Russlands Präsident Wladimir Putin hat im Konflikt um die Ukraine seinen Ton verschärft und mit einer „militärisch-technischen“ Reaktion auf das angeblich „unfreundliche“ Verhalten des Westens gedroht. Sollte der Westen seine „eindeutig aggressive Haltung“ nicht aufgeben, „werden wir die angemessenen militärisch-technischen Vergeltungsmaßnahmen ergreifen“, sagte Putin am Dienstag in Moskau. Bundeskanzler Olaf Scholz (SPD) drang in einem ersten Telefonat mit dem russischen Staatschef auf „Deeskalation“.
Russland werde „hart auf unfreundliche Schritte reagieren“, sagte Putin in einer Rede vor ranghohen Vertretern der Armee und des Verteidigungsministeriums. Er wirft den USA und der Nato seit Wochen vor, die Spannungen nahe der russischen Grenze zu schüren. Die Äußerungen Putins nähren Befürchtungen, die russische Armee könnte einen Einmarsch in die Ukraine planen. Russland hat an der Grenze zum Nachbarland zehntausende Soldaten zusammengezogen. Die G7-Staaten und die EU drohen Russland im Falle eines Angriffs mit „massiven Konsequenzen“.
Moskau bestreitet die Vorbereitung einer Invasion in der Ukraine und wirft der Regierung in Kiew und der Nato Provokationen vor. Von den USA und dem Westbündnis forderte Putin zuletzt schriftliche Sicherheitsgarantien mit einem Verzicht auf eine weitergehende Nato-Osterweiterung und auf die Errichtung von Militärstützpunkten in ehemaligen Sowjetrepubliken.
Gespräche mit Scholz und Macron
„Detaillierte Angaben“ zu diesen Forderungen machte Putin nach Angaben des Kreml in seinem ersten Telefonat mit dem neuen Bundeskanzler Scholz. Dabei verlangte er „ernsthafte Verhandlungen“ über die von ihm geforderten Sicherheitsgarantien. Auch mit dem französischen Präsidenten Emmanuel Macron sprach Putin am Telefon über seine Forderungen, wie der Kreml und der Élysée-Palast mitteilten.
Scholz wiederum brachte in dem Telefonat mit Putin seine „Sorge angesichts der Lage“ zum Ausdruck und hob die dringende „Notwendigkeit einer Deeskalation“ hervor, wie Regierungssprecher Steffen Hebestreit mitteilte.

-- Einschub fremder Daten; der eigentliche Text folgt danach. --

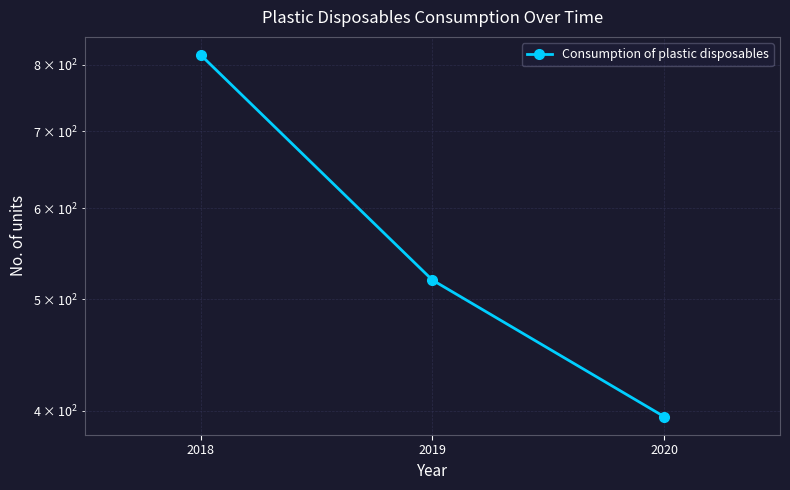

True or false: the data shows 1260.6 at 2018.

False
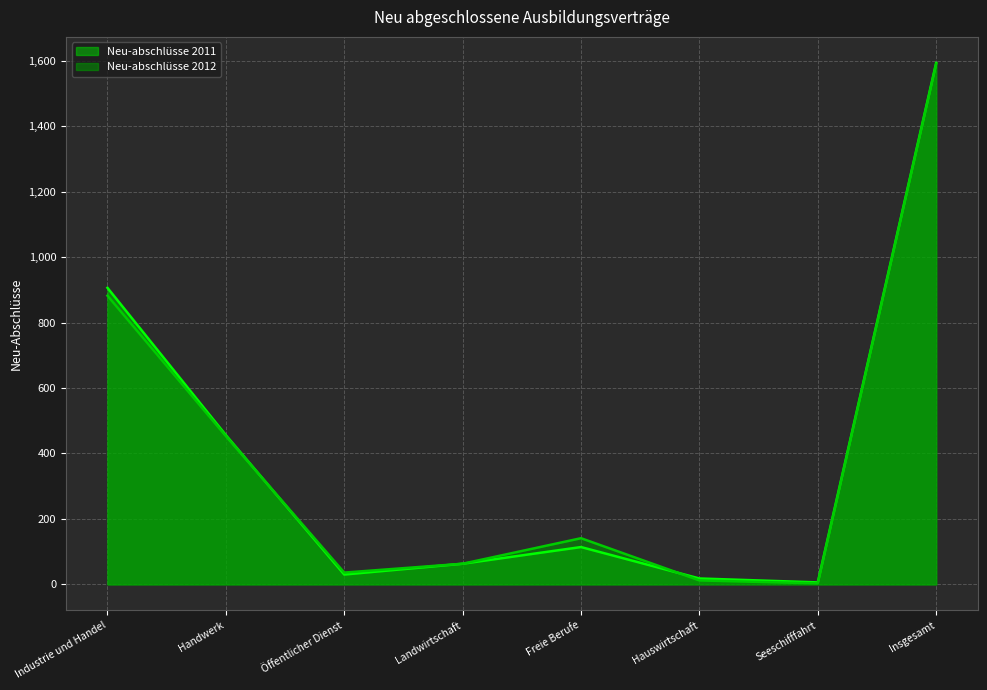

What is the label of the 7th point from the left?

Seeschifffahrt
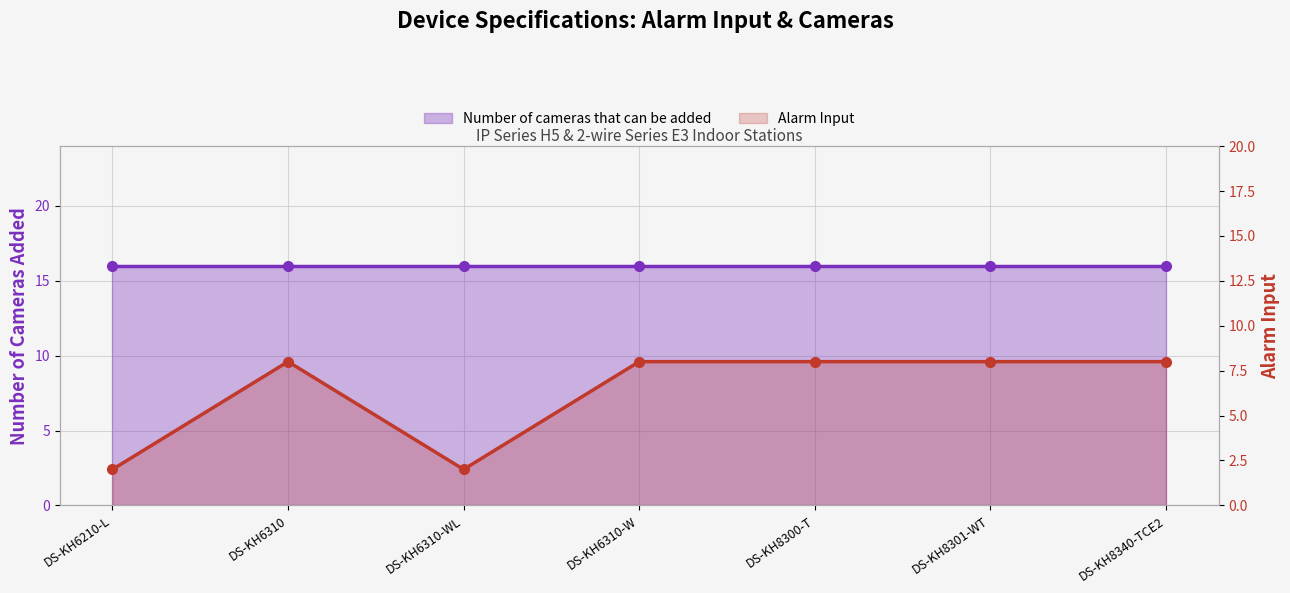

Where is the first local maximum?

DS-KH6310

In seiner Rede vor den Militärvertretern in Moskau sagte Putin, er sei „extrem besorgt“ über die Stationierung von US-Raketen in Polen und Rumänien, von wo in Kürze Tomahawk-Marschflugkörper starten könnten. „Wenn diese Infrastruktur näher kommt, wenn US- und Nato-Raketensysteme in der Ukraine auftauchen, dann reduziert sich ihre Anflugzeit auf Moskau auf sieben oder zehn Minuten“, sagte Putin. Mit Hyperschallwaffen werde sich die Zeit noch verkürzen.
Putin versicherte, Russland wolle keinen „bewaffneten Konflikt“ und kein „Blutvergießen“, sondern die Angelegenheiten „auf politischem und diplomatischem Wege lösen“. Er beschwerte sich jedoch erneut über die Unterstützung der USA für die Ukraine, welche Militärtraining und mehr als 2,5 Milliarden Dollar umfasst. Dies finde „vor unserer Haustür“ statt, warnte er.
Angst vor russischem Angriff
Der Westen befürchtet, dass Putin unter dem Vorwand einer angeblichen Provokation in der Ukraine einen großangelegten Angriff starten könnte. Der russische Verteidigungsminister Sergej Schoigu warf Washington am Dienstag vor, 120 US-Söldner hätten „eine unbekannte chemische Substanz“ in zwei Städte an der Frontlinie in der Ostukraine gebracht.
In der Ostukraine bekämpfen sich seit 2014 pro-russische Milizen und die ukrainische Armee, nachdem Russland die ukrainische Halbinsel Krim annektiert hatte. Moskau unterstützt in dem Konflikt die Separatisten, die in Luhansk und Donezk sogenannte Volksrepubliken ausgerufen haben. Insgesamt wurden bereits mehr als 13.000 Menschen bei den Kämpfen getötet.
Scholz und Putin sprachen in diesem Zusammenhang auch über den Stand der Umsetzung der Minsker Vereinbarungen, mit denen der Konflikt in der Ostukraine friedlich gelöst werden soll. Der Kanzler habe die Notwendigkeit bekräftigt, die Verhandlungen im Normandie-Format voranzubringen, teilte der Regierungssprecher in Berlin mit. In dem Vierer-Format bemühen sich Deutschland und Frankreich gemeinsam um eine Lösung zwischen Russland und der Ukraine.